The plasticity of the self brings together hybrid objects recruited from reality, full of virtuality and of the past. Work objects, heavily used, domestic, floricultural, funerary, sexual and religious, collected for a long time and thought of as conductors of desire that are left here to rest, like erotic props in a shed or, perhaps, even like hearses at the end of the procession. A network of objects that evoke what Elizabeth Freeman has called “erotohistoriography”. A joyful carnal contact with objects or materialities that write (one’s) history. The seven giant penises do not figure eroticism as much in their symbolic quality as sovereign guarantors of sexual desire and as the arbitrary origin of sexual difference but, more so, through their portable use, they become dildos. “The dildo is movement,” says Paul Preciado. A prosthetic object of the body, the dildo does not imitate sex; it transforms it. It opens the body to other organic and inorganic relations. It is an alternative flesh; a strangely intimate flesh. The dildo transfigures the penis and signals a sexual plasticity of the body in which the organic is not the only erotic context of sexuality. Any accessory, utensil, body part or object can become a dildo.
Both these portable cages in the form of street carts and the bicycle wheels that hang like wreaths of flowers are objects of movement, even if they stand still. They are now suspended between the mental space of their potential movement and the time of walking around the installation. Static sculptural art and performative movement. Marching and stopping. “Images of my bread” is an erect configuration pregnant with tensions: between lost past/used objects and something that is happening at this very moment, or that could happen at any moment. Portable memories where the body engages in participatory and affective relationships that nurture life stories as (author)portraits. This presentation of self before others can be considered a form of drag, a kind of practice that Herrera already tried in his work “Tonto huérfano” (2015-2016) -made in collaboration with Flavia Da Rin- by turning himself into a deconstructed evocation of the clowns created by the painter Enrique de Larrañaga. Drag is not conceived so much as a practice of crossing female/male genders but as an act of dragging into the present old-fashioned accessories or past attributes to cover the body.

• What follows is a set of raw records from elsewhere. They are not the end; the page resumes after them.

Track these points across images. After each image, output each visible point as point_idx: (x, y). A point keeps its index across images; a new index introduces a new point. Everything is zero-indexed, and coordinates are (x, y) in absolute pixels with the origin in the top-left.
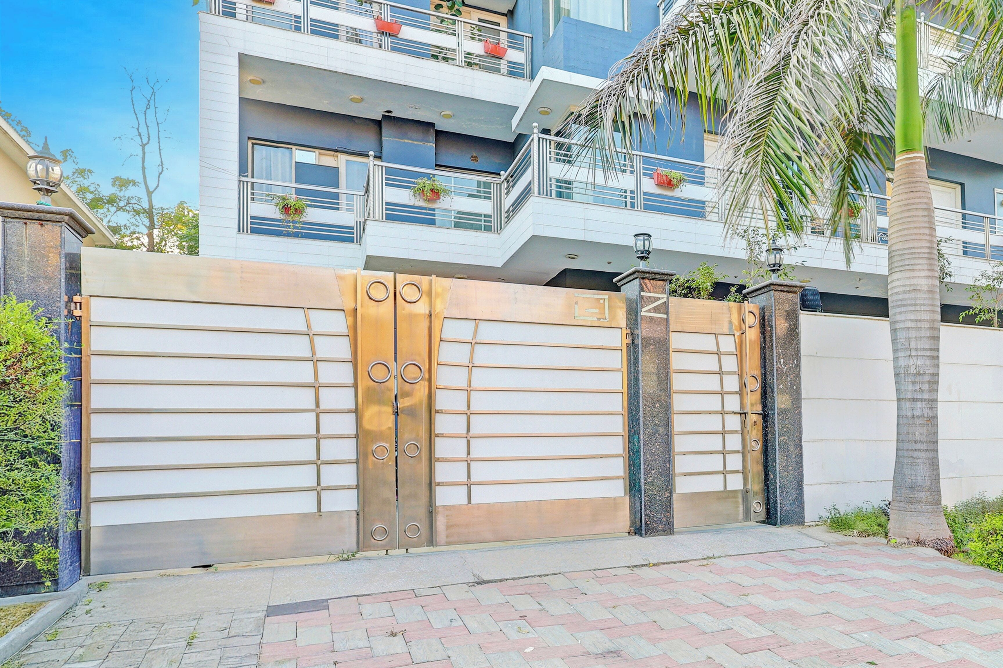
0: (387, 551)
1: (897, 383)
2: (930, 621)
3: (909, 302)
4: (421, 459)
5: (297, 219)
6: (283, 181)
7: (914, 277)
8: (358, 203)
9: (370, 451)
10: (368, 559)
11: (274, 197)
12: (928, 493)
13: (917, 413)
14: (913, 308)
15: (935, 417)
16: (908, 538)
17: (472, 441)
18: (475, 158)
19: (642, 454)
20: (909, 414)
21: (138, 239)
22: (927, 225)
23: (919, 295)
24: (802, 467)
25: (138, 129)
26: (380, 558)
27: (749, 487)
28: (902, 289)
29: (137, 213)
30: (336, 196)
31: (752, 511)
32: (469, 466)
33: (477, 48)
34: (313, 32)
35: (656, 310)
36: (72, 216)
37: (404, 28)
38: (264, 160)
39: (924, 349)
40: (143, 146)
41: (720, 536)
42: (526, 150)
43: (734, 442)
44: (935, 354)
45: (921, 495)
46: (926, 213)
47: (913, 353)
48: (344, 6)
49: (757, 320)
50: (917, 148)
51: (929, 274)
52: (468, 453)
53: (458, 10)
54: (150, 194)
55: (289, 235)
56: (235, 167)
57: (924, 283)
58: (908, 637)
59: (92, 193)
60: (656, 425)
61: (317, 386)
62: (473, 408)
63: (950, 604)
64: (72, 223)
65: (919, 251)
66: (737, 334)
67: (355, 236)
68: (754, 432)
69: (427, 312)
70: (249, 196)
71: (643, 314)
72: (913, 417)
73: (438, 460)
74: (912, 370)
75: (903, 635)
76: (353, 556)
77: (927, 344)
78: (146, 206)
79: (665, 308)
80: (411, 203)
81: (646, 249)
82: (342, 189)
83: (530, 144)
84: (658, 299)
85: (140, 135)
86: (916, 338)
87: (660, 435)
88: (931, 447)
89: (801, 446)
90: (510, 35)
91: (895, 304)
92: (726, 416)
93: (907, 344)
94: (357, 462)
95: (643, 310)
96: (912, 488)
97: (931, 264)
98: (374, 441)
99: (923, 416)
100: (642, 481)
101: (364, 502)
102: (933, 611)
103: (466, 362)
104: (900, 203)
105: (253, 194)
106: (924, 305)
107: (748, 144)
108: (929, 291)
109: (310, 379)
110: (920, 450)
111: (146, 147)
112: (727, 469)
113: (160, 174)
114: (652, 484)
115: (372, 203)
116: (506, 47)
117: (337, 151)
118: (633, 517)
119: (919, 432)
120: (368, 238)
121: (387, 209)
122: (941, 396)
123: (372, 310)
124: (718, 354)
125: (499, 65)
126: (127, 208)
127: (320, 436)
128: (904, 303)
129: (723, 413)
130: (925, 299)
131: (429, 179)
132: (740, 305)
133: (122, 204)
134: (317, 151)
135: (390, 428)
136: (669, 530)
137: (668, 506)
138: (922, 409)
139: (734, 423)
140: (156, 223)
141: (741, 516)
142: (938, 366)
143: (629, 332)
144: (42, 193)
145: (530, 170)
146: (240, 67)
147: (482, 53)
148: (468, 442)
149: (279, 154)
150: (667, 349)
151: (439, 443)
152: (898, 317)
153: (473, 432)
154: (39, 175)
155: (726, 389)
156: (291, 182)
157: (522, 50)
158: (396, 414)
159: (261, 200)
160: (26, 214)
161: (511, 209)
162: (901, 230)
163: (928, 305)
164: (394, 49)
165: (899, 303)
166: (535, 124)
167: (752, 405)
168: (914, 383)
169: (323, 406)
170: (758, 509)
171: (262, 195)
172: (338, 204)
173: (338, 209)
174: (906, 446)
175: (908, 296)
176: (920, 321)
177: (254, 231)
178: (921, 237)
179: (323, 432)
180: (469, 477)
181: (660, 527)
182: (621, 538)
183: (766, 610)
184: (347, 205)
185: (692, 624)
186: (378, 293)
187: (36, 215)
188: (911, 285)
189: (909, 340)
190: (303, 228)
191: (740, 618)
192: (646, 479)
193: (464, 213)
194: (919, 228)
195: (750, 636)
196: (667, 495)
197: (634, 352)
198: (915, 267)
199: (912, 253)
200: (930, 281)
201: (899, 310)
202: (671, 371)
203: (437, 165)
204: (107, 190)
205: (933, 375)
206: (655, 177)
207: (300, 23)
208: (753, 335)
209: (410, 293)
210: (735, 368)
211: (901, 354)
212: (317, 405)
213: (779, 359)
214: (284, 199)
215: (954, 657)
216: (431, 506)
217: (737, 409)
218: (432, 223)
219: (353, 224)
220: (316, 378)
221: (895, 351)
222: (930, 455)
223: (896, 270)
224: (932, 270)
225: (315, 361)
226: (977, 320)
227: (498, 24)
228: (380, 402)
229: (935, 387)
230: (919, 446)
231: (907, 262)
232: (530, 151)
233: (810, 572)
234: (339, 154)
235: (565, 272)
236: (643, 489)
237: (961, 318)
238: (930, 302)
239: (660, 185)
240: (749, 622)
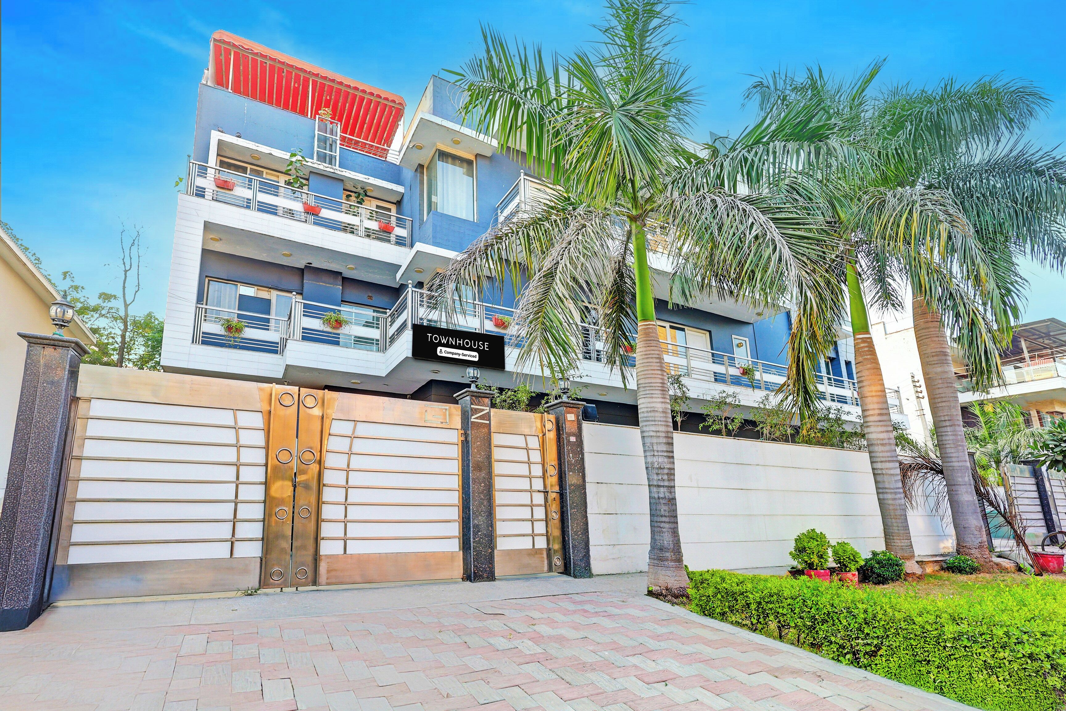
0: (282, 588)
1: (647, 474)
2: (652, 644)
3: (650, 419)
4: (311, 519)
5: (237, 335)
6: (229, 308)
7: (652, 402)
8: (283, 326)
9: (274, 513)
10: (267, 595)
11: (221, 319)
12: (672, 554)
13: (662, 495)
14: (653, 423)
15: (674, 499)
16: (660, 587)
17: (349, 507)
18: (370, 297)
19: (471, 520)
20: (656, 496)
21: (113, 338)
22: (659, 368)
23: (657, 414)
24: (588, 532)
25: (123, 259)
26: (277, 594)
27: (551, 546)
28: (646, 410)
29: (116, 319)
30: (268, 320)
31: (553, 564)
32: (346, 525)
33: (374, 225)
34: (259, 210)
35: (481, 417)
36: (77, 344)
37: (323, 210)
38: (216, 292)
39: (662, 451)
40: (126, 271)
41: (528, 582)
42: (403, 298)
43: (540, 513)
44: (671, 454)
45: (668, 554)
46: (658, 361)
47: (656, 454)
48: (283, 194)
49: (554, 426)
50: (651, 319)
51: (663, 400)
52: (346, 516)
53: (362, 199)
54: (126, 306)
55: (230, 346)
56: (194, 297)
57: (659, 407)
58: (635, 655)
59: (82, 303)
60: (481, 499)
61: (238, 465)
62: (350, 483)
63: (671, 633)
64: (76, 348)
65: (655, 385)
66: (541, 435)
67: (279, 349)
68: (554, 506)
69: (321, 415)
70: (203, 318)
71: (472, 420)
72: (659, 498)
73: (323, 521)
74: (656, 465)
75: (632, 653)
76: (256, 592)
77: (664, 448)
78: (122, 313)
79: (487, 417)
80: (321, 329)
81: (475, 375)
82: (272, 316)
83: (406, 294)
84: (483, 410)
85: (124, 263)
86: (656, 443)
87: (484, 506)
88: (672, 520)
89: (587, 517)
90: (398, 219)
91: (642, 419)
92: (534, 494)
93: (651, 447)
94: (264, 521)
95: (473, 417)
96: (661, 550)
97: (664, 394)
98: (277, 506)
99: (665, 498)
100: (472, 540)
101: (267, 551)
102: (658, 637)
103: (347, 450)
104: (641, 353)
105: (205, 316)
106: (660, 421)
107: (531, 316)
108: (663, 412)
109: (234, 460)
110: (664, 522)
111: (128, 273)
112: (535, 532)
113: (136, 292)
114: (479, 542)
115: (292, 328)
116: (394, 226)
117: (270, 288)
118: (465, 567)
119: (664, 509)
120: (287, 352)
121: (303, 332)
122: (677, 483)
123: (282, 411)
124: (527, 449)
125: (390, 237)
126: (108, 315)
127: (238, 501)
128: (647, 419)
129: (531, 491)
130: (661, 417)
131: (335, 313)
132: (542, 416)
133: (103, 312)
134: (256, 288)
135: (289, 496)
136: (491, 577)
137: (491, 559)
138: (664, 493)
139: (539, 499)
140: (129, 327)
141: (546, 568)
142: (674, 463)
143: (463, 432)
144: (58, 327)
145: (406, 312)
146: (204, 230)
147: (377, 228)
148: (346, 508)
149: (227, 289)
150: (490, 445)
151: (325, 508)
152: (645, 429)
153: (349, 500)
154: (58, 315)
155: (533, 474)
156: (234, 309)
157: (405, 228)
158: (295, 487)
159: (211, 321)
160: (45, 342)
161: (396, 333)
162: (643, 371)
163: (663, 421)
164: (315, 223)
165: (645, 419)
166: (410, 281)
167: (552, 486)
168: (657, 474)
169: (241, 479)
170: (558, 563)
171: (212, 317)
172: (269, 326)
173: (268, 330)
174: (655, 519)
175: (650, 414)
176: (658, 432)
177: (204, 343)
178: (656, 376)
179: (240, 498)
180: (345, 534)
181: (485, 575)
182: (456, 583)
183: (544, 635)
184: (275, 327)
185: (491, 644)
186: (287, 401)
187: (52, 342)
188: (651, 407)
189: (652, 444)
190: (240, 342)
191: (525, 641)
192: (474, 539)
193: (359, 338)
194: (654, 370)
195: (528, 653)
196: (490, 551)
197: (467, 447)
198: (653, 396)
199: (650, 386)
200: (663, 405)
201: (645, 423)
202: (493, 460)
203: (342, 301)
204: (94, 301)
205: (669, 469)
206: (494, 320)
207: (250, 203)
208: (551, 436)
209: (310, 402)
210: (539, 459)
211: (648, 454)
212: (238, 478)
213: (569, 454)
214: (228, 321)
215: (661, 668)
216: (316, 555)
217: (542, 488)
218: (337, 343)
219: (278, 340)
220: (238, 459)
221: (645, 451)
222: (672, 526)
223: (642, 397)
224: (665, 398)
225: (238, 447)
226: (710, 429)
227: (389, 210)
228: (283, 479)
229: (672, 477)
230: (664, 519)
231: (648, 392)
232: (406, 299)
233: (583, 609)
234: (272, 290)
235: (431, 383)
236: (472, 546)
237: (700, 428)
238: (664, 419)
239: (497, 325)
240: (530, 643)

Collecting and mixing fragments from the interstices of his childhood in the countryside -as if they were objects rescued from the suburban floods of his hometown- implies an affective record that rubs up against objects, finding pasts and speculating futures. Herrera practices a mentalism of objects linked to the particular places and modes of an affective history. Drawing on the paintings of Giorgio de Chirico, he retrospectively fabricates in idiosyncratic assemblages – or forms of deviating through disproportionate and unnatural sizes – the homoerotic passages and adobe shelters of his childhood on the farm. These residual assemblages suggest -from the delayed temporality of installation and sculpture- an intimate reading of the self. Herrera is not landscaping the countryside. He is producing an erotohistoriography of himself and his surroundings. Reimagining the past transforms the present. To desocialize oneself from the here and now, by using objects as energetic conductors of erased or unfinished pasts, is a way of resocializing, that is, of creating new magnetic forces in the social field.